Nie mógł uwierzyć w to, co zamierzał zrobić.
– Oby to było tego warte – mruknął pod nosem i zaczął się cofać.
Przeszedł go dreszcz, kiedy usłyszał, że drzwi do wejścia zaczynają się uchylać. Hyde nie myśląc za długo, wziął rozbieg i przeskoczył przez budynek, niechybnie zaliczając niewielkie przeturlanie się po dachu. Był wystarczająco blisko krawędzi, którą chronił niewielki murek, że postanowił się nie ruszać. Odczekał dobre parę minut, nasłuchując dźwięku drzwi. Kiedy był pewien, że już nic nie słyszy, podniósł się. Lemony zdążył zejść z dachu.

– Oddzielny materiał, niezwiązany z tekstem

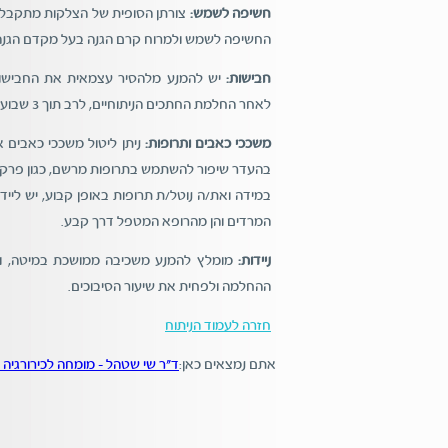
חשיפה לשמש:
צורתן הסופית של הצלקות מתקבלת
החשיפה לשמש ולמרוח קרם הגנה בעל מקדם הגנה (SPF) של 30 לפח
חבישות:
יש להמנע מלהסיר עצמאית את החבישות
לאחר החלמת החתכים הניתוחיים, לרב תוך 3 שבועות.
משככי כאבים ותרופות:
ניתן ליטול משככי כאבים 
בהעדר שיפור להשתמש בתרופות מרשם, כגון פרקו
במידה ואת/ה נוטל/ת תרופות באופן קבוע, יש ליי
המרדים והן מהרופא המטפל דרך קבע.
ניידות:
מומלץ להמנע משכיבה ממושכת במיטה, ול
ההחלמה ולפחית את שיעור הסיבוכים.
חזרה לעמוד הניתוח
אתם נמצאים כאן:
ד"ר שי שטהל - מומחה לכירורגיה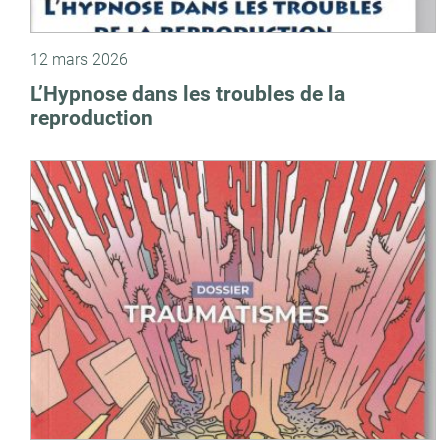
12 mars 2026
L’Hypnose dans les troubles de la
reproduction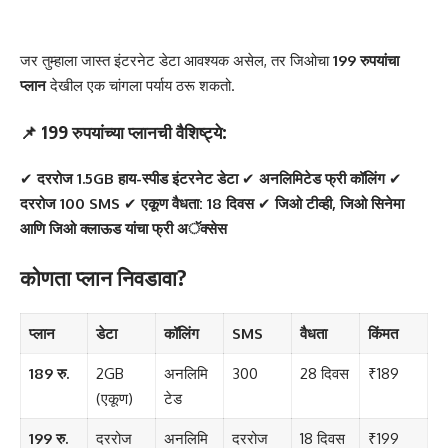
जर तुम्हाला जास्त इंटरनेट डेटा आवश्यक असेल, तर जिओचा
199 रुपयांचा
प्लान
देखील एक चांगला पर्याय ठरू शकतो.
📌 199 रुपयांच्या प्लानची वैशिष्ट्ये:
✔
दररोज 1.5GB हाय-स्पीड इंटरनेट डेटा
✔
अनलिमिटेड फ्री कॉलिंग
✔
दररोज 100 SMS
✔
एकूण वैधता: 18 दिवस
✔
जिओ टीव्ही, जिओ सिनेमा
आणि जिओ क्लाऊड यांचा फ्री अॅक्सेस
कोणता प्लान निवडावा?
प्लान
डेटा
कॉलिंग
SMS
वैधता
किंमत
189 रु.
2GB
अनलिमि
300
28 दिवस
₹189
(एकूण)
टेड
199 रु.
दररोज
अनलिमि
दररोज
18 दिवस
₹199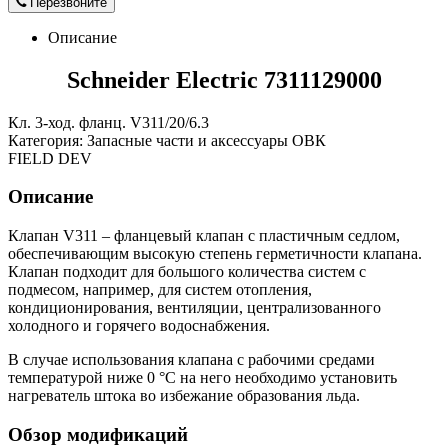
Перезвоните
Описание
Schneider Electric 7311129000
Кл. 3-ход. фланц. V311/20/6.3
Категория: Запасные части и аксессуары ОВК
FIELD DEV
Описание
Клапан V311 – фланцевый клапан с пластичным седлом,
обеспечивающим высокую степень герметичности клапана.
Клапан подходит для большого количества систем с
подмесом, например, для систем отопления,
кондиционирования, вентиляции, централизованного
холодного и горячего водоснабжения.
В случае использования клапана с рабочими средами
температурой ниже 0 °C на него необходимо установить
нагреватель штока во избежание образования льда.
Обзор модификаций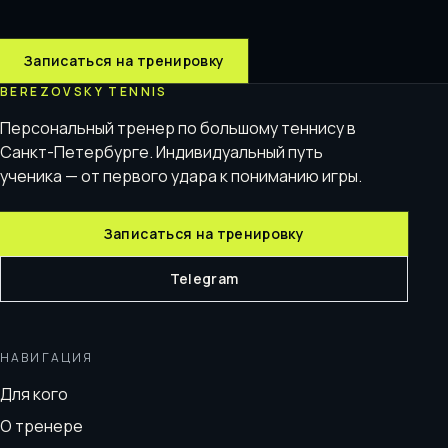
Записаться на тренировку
BEREZOVSKY TENNIS
Персональный тренер по большому теннису в
Санкт-Петербурге. Индивидуальный путь
ученика — от первого удара к пониманию игры.
Записаться на тренировку
Telegram
НАВИГАЦИЯ
Для кого
О тренере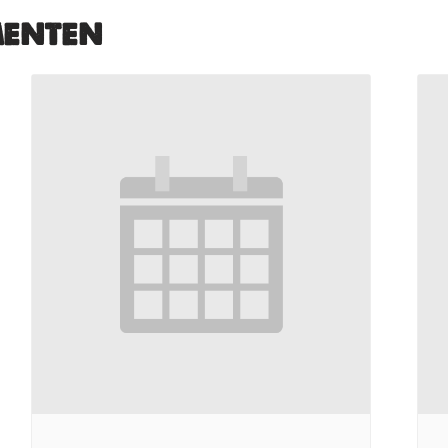
menten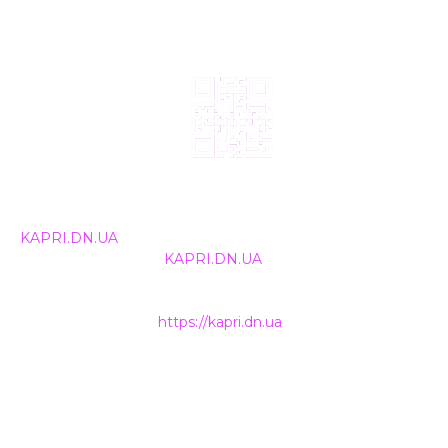
© 2024, ТОВ Телебачення «Капрі», усі права захищені.
Всі права на матеріали, що публікуються, належать
KAPRI.DN.UA
. Використання будь-якої інформації,
розміщеної на сайті
KAPRI.DN.UA
, іншими ЗМІ та
інтернет-ресурсами можливе лише за письмовою
згодою та обов'язкового розміщення прямого
гіперпосилання на
https://kapri.dn.ua
.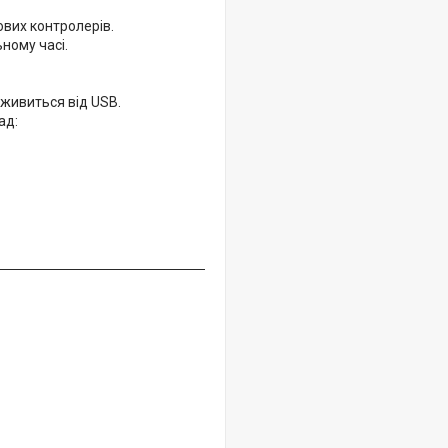
ових контролерів.
ному часі.
 живиться від USB.
ад: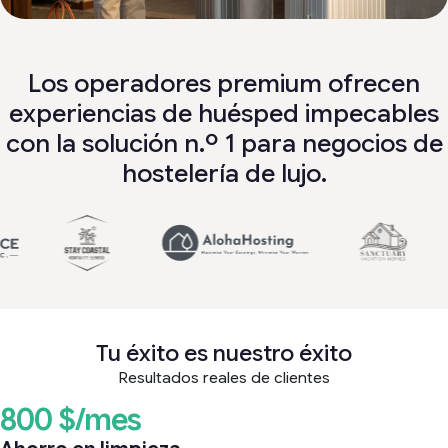
Los operadores premium ofrecen
experiencias de huésped impecables
con la solución n.º 1 para negocios de
hostelería de lujo.
Tu éxito es nuestro éxito
Resultados reales de clientes
800 $/mes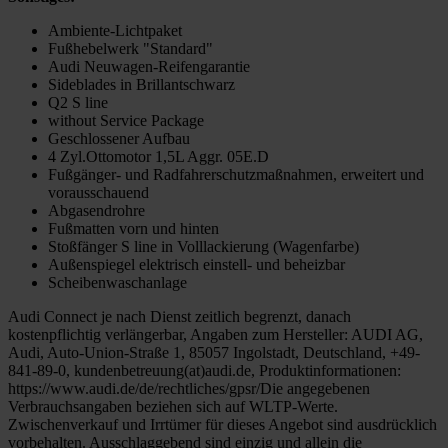
Ambiente-Lichtpaket
Fußhebelwerk "Standard"
Audi Neuwagen-Reifengarantie
Sideblades in Brillantschwarz
Q2 S line
without Service Package
Geschlossener Aufbau
4 Zyl.Ottomotor 1,5L Aggr. 05E.D
Fußgänger- und Radfahrerschutzmaßnahmen, erweitert und
vorausschauend
Abgasendrohre
Fußmatten vorn und hinten
Stoßfänger S line in Volllackierung (Wagenfarbe)
Außenspiegel elektrisch einstell- und beheizbar
Scheibenwaschanlage
Audi Connect je nach Dienst zeitlich begrenzt, danach
kostenpflichtig verlängerbar, Angaben zum Hersteller: AUDI AG,
Audi, Auto-Union-Straße 1, 85057 Ingolstadt, Deutschland, +49-
841-89-0, kundenbetreuung(at)audi.de, Produktinformationen:
https://www.audi.de/de/rechtliches/gpsr/Die angegebenen
Verbrauchsangaben beziehen sich auf WLTP-Werte.
Zwischenverkauf und Irrtümer für dieses Angebot sind ausdrücklich
vorbehalten. Ausschlaggebend sind einzig und allein die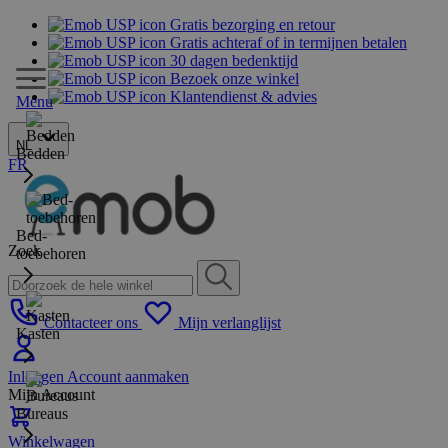
Gratis bezorging en retour
Gratis achteraf of in termijnen betalen
30 dagen bedenktijd
Bezoek onze winkel
Klantendienst & advies
Menu
NL
Bedden
FR
Bed-
Zoek
toebehoren
Contacteer ons
Mijn verlanglijst
Kasten
Inloggen
Account aanmaken
Mijn Account
Bureaus
Winkelwagen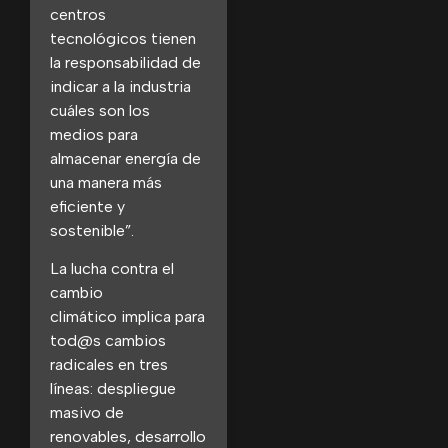
centros
tecnológicos tienen
la responsabilidad de
indicar a la industria
cuáles son los
medios para
almacenar energía de
una manera más
eficiente y
sostenible”.
La lucha contra el
cambio
climático implica para
tod@s cambios
radicales en tres
líneas: despliegue
masivo de
renovables, desarrollo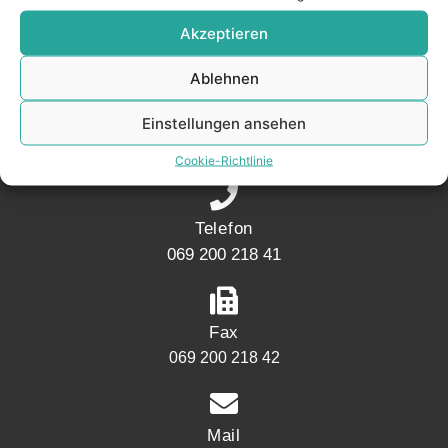
KONTAKT
Akzeptieren
Ablehnen
Adresse
Einstellungen ansehen
Mainwesthafen Immobilien Speicherstraße 5
60327 Frankfurt
Cookie-Richtlinie
Telefon
069 200 218 41
Fax
069 200 218 42
Mail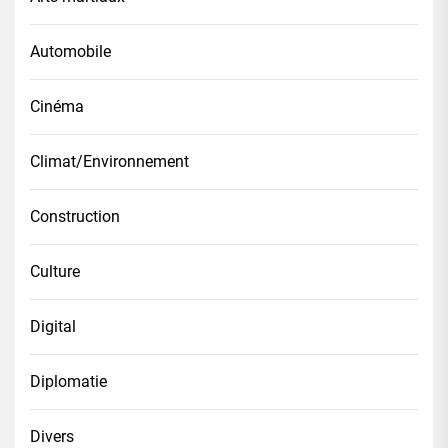
Automobile
Cinéma
Climat/Environnement
Construction
Culture
Digital
Diplomatie
Divers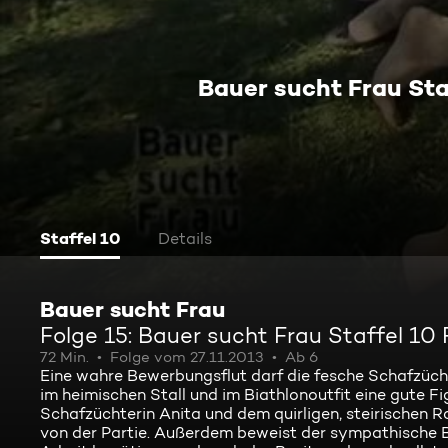
Bauer sucht Frau Sta
Staffel 10
Details
Bauer sucht Frau
Folge 15: Bauer sucht Frau Staffel 10
72 Min.
Folge vom 27.11.2013
Ab 6
Eine wahre Bewerbungsflut darf die fesche Schafzücht
im heimischen Stall und im Biathlonoutfit eine gute Fig
Schafzüchterin Anita und dem quirligen, steirischen R
von der Partie. Außerdem beweist der sympathische B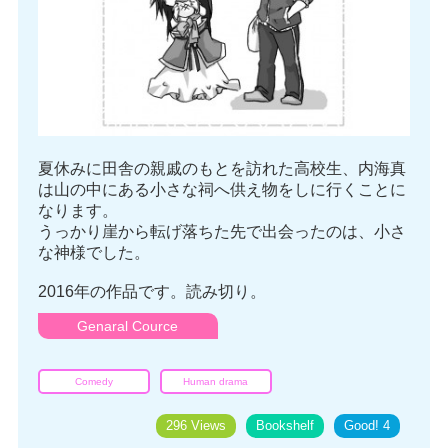
夏休みに田舎の親戚のもとを訪れた高校生、内海真
は山の中にある小さな祠へ供え物をしに行くことに
なります。
うっかり崖から転げ落ちた先で出会ったのは、小さ
な神様でした。
2016年の作品です。読み切り。
Genaral Cource
Comedy
Human drama
296 Views
Bookshelf
Good!
4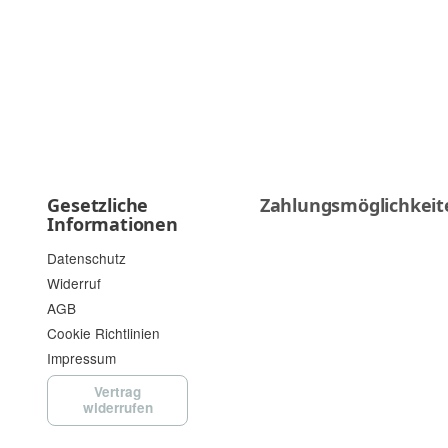
Gesetzliche
Zahlungsmöglichkeit
Informationen
Datenschutz
Widerruf
AGB
Cookie Richtlinien
Impressum
Vertrag
widerrufen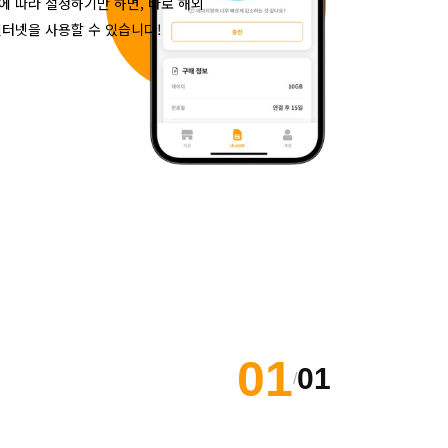
에 따라 설정하기만 하면, 바로 해외
인터넷을 사용할 수 있습니다!
01
01
/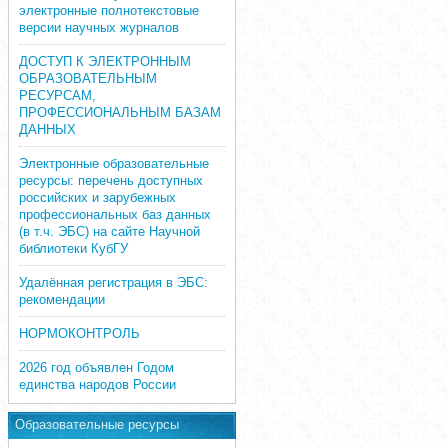
электронные полнотекстовые
версии научных журналов
ДОСТУП К ЭЛЕКТРОННЫМ
ОБРАЗОВАТЕЛЬНЫМ
РЕСУРСАМ,
ПРОФЕССИОНАЛЬНЫМ БАЗАМ
ДАННЫХ
Электронные образовательные
ресурсы: перечень доступных
российских и зарубежных
профессиональных баз данных
(в т.ч. ЭБС) на сайте Научной
библиотеки КубГУ
Удалённая регистрация в ЭБС:
рекомендации
НОРМОКОНТРОЛЬ
2026 год объявлен Годом
единства народов России
Образовательные ресурсы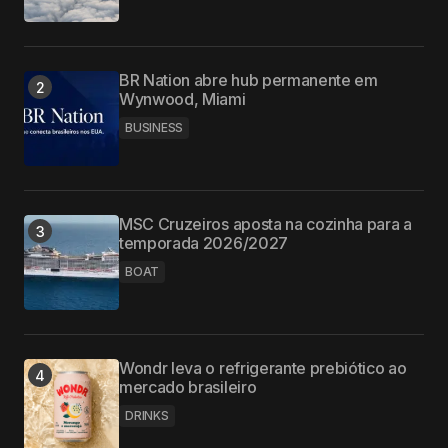
BR Nation abre hub permanente em
Wynwood, Miami
BUSINESS
MSC Cruzeiros aposta na cozinha para a
temporada 2026/2027
BOAT
Wondr leva o refrigerante prebiótico ao
mercado brasileiro
DRINKS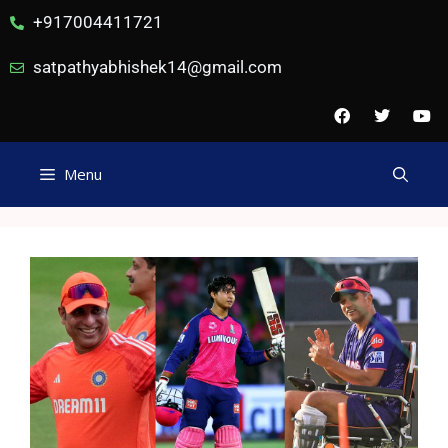
+917004411721
satpathyabhishek14@gmail.com
Menu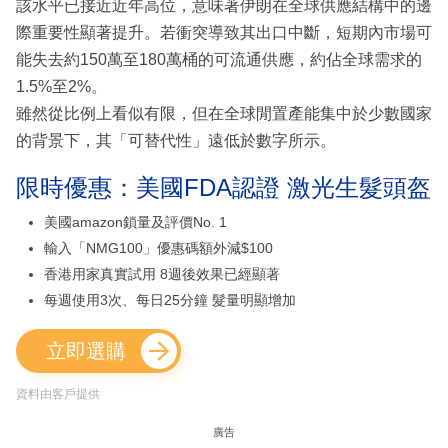
該水平已接近近年高位，意味著伊朗在全球供應結構中的邊
際重要性顯著提升。若衝突導致其出口中斷，短期內市場可
能失去約150萬至180萬桶的可流通供應，約佔全球需求的
1.5%至2%。
雖然從比例上看似有限，但在全球閒置產能集中於少數國家
的背景下，其「可替代性」遠低於數字所示。
限時優惠：美國FDA認證 激光生髮頭盔
美國amazon鎖量及評價No. 1
輸入「NMG100」優惠碼額外減$100
香港用家真實試用 8週後效果已經顯著
每週使用3次、每日25分鐘 髮量明顯增加
立即選購
資料由客戶提供
廣告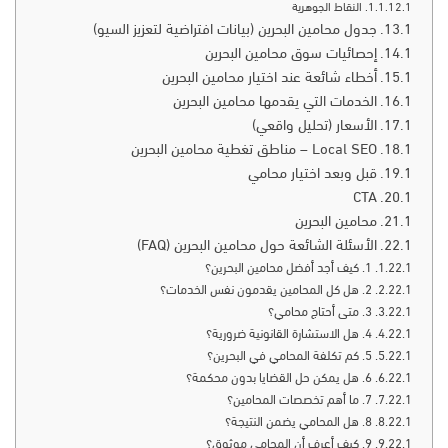
النقاط الجوهرية
جدول محامين البحرين (بيانات افتراضية لتعزيز السيو)
إحصائيات سوق محامين البحرين
أخطاء شائعة عند اختيار محامين البحرين
الخدمات التي يقدمها محامين البحرين
الأسعار (تحليل واقعي)
Local SEO – مناطق تغطية محامين البحرين
قبل وبعد اختيار محامي
CTA
محامين البحرين
الأسئلة الشائعة حول محامين البحرين (FAQ)
1. كيف أجد أفضل محامين البحرين؟
2. هل كل المحامين يقدمون نفس الخدمات؟
3. متى أحتاج محامي؟
4. هل الاستشارة القانونية ضرورية؟
5. كم تكلفة المحامي في البحرين؟
6. هل يمكن حل القضايا بدون محكمة؟
7. ما أهم تخصصات المحامين؟
8. هل المحامي يضمن النتيجة؟
9. كيف أعرف أن المحامي موثوق؟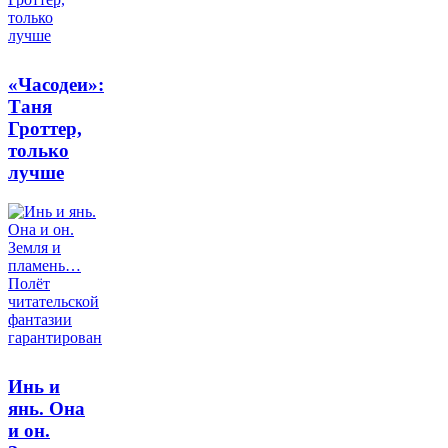
«Часодеи»:
Таня
Гроттер,
только
лучше
Инь и
янь. Она
и он.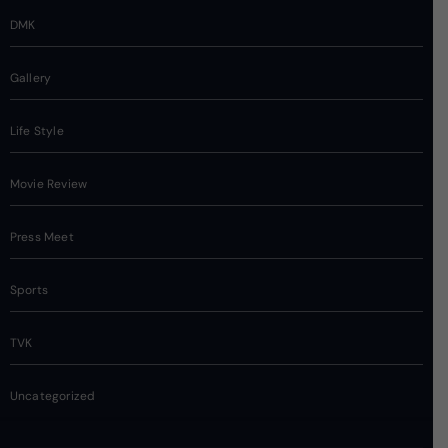
DMK
Gallery
Life Style
Movie Review
Press Meet
Sports
TVK
Uncategorized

Hyde'owi zajęło mu chwilę, żeby zrozumieć, co właśnie zrobił. Miał świadomość, że jest „inny". Sam fakt tego, iż człowiekiem nie był, było na to dowodem, ale nie miał jeszcze świadomości innych czynników. Z czasem jednak przypominał sobie o szczegółach i wszystko układało się w sensowną całość. Teraz jednak pozostawał w szoku, że udało mu się uciec Lee.
Z brakiem przekonania zebrał się w sobie i ponownie przeskoczył z jednego budynku na drugi. Tym razem udało mu się jednak przy lądowaniu zatrzymać na nogach. Zadowolony z siebie wszedł na schody przeciwpożarowe i cicho zaczął schodzić na odpowiednie piętro. Niezmiernie się cieszył, że Hayden lubił zostawiać w salonie lekko rozszczelnione okno, przez co z łatwością je otworzył i wszedł do mieszkania. Rozejrzał się wokół siebie, sprawdzając, czy wszystko leżało w tym samym miejscu. Hyde unikał pogłębiania w Haydenie poczucia paranoi. A raczej starał się. Z nawyku wziął prysznic i przebrał się w ubrania, w których Jekyll zasypiał. Swoje rzeczy (których nie podkradał Haydenowi) schował do zrobionej przez siebie skrytki w szafie.
Zanim jednak położył się spać, podszedł do ściany w sypialni, która po drugiej stronie zaczynała mieszkanie Lemony'ego. Nie tak, że go nie lubił. Uważał, że jest mądrzejszy niż to po sobie pokazywał. I to go niepokoiło. Jeśli Lemony dowiedziałby się prawdy przed Jekyllem, mogłoby się to różnie skończyć.
– Kurwa. Życie byłoby znacznie łatwiejsze gdybyś się po prostu domyślił... Lub nie dostawał paranoi, że coś jest z tobą nie tak – jęknął cicho.